When I went to England, I got two plain Jetstream pens with retractable points before I left, and I took literally all of my notes with them for four classes, for the duration of my three-month stay. They didn't run out, and they very rarely skipped (I had some Jetstreams before, but they were the plain capped-type and had some skip issues). They wrote so smoothly that I could actually hear my lecturers over the sound of them writing, the points didn't drag at all, and the ink dried fast enough that I never had to worry about smearing.

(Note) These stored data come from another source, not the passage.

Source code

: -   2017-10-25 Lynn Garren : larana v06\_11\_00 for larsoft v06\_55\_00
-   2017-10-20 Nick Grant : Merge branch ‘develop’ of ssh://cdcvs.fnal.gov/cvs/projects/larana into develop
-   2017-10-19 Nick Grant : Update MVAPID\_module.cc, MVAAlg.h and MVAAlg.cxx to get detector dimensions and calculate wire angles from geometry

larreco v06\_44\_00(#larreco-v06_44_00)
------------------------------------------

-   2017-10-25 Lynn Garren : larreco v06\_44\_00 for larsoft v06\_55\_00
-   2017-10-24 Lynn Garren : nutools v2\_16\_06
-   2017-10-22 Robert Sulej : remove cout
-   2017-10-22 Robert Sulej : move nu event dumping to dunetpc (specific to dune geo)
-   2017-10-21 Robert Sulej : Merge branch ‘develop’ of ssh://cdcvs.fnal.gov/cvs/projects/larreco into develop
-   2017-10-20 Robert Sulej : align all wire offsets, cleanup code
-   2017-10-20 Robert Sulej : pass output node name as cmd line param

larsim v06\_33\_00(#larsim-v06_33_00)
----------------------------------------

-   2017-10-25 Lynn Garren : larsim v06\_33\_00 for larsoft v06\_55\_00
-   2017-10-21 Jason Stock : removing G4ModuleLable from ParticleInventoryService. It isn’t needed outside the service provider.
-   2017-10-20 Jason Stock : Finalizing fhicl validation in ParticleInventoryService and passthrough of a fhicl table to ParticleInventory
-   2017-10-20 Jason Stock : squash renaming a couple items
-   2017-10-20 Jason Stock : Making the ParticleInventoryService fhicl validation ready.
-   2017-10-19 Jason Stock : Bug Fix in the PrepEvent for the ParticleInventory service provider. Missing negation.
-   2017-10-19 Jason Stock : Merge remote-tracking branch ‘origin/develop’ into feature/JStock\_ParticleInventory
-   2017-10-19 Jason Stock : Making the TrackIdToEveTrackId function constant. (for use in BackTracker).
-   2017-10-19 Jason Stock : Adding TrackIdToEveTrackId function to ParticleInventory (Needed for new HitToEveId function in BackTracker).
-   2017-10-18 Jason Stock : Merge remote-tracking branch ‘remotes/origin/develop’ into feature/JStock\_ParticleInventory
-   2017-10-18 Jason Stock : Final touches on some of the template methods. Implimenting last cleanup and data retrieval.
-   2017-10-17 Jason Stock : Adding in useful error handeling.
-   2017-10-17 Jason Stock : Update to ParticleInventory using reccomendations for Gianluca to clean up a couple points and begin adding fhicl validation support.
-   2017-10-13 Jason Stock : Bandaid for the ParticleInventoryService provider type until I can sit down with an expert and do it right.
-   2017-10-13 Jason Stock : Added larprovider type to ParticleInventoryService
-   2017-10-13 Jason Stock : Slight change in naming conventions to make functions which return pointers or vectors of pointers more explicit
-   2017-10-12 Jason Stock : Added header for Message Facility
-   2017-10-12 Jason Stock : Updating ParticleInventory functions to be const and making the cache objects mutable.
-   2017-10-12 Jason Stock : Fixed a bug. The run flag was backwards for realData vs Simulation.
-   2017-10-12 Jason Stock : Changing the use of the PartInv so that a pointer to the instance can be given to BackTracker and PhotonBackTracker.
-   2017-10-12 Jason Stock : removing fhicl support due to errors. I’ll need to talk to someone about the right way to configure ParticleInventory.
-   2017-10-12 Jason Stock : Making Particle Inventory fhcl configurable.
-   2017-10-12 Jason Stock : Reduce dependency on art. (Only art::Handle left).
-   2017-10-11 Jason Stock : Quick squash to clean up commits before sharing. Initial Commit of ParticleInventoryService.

My only complaint was that the barrels were pretty big, and that made an otherwise very graceful pen feel a little clunky. They were covered in black rubber from point to tail, they had big clear logo windows on them, and were generally wasteful of petroleum-based resources.

The Jetstream sport is a very happy step away from that nonsense. They write with the same smoothness and the same non-smearing ink, and they feel a shade more graceful because the barrel doesn't feel like it's wearing a wetsuit. Now, if I could just get a whole pack of black or blue Jetstream Sports, instead of just getting one black in a fivepack of rainbow-colored pens with pastel pink and green inks, probably for the purpose of celebrating Easter and Diversity at the same time.

Now, take all of the above for what it's worth. I just hope that I haven't convinced too many fringe lunatics that I'm actually a corporate whore for Big Ink.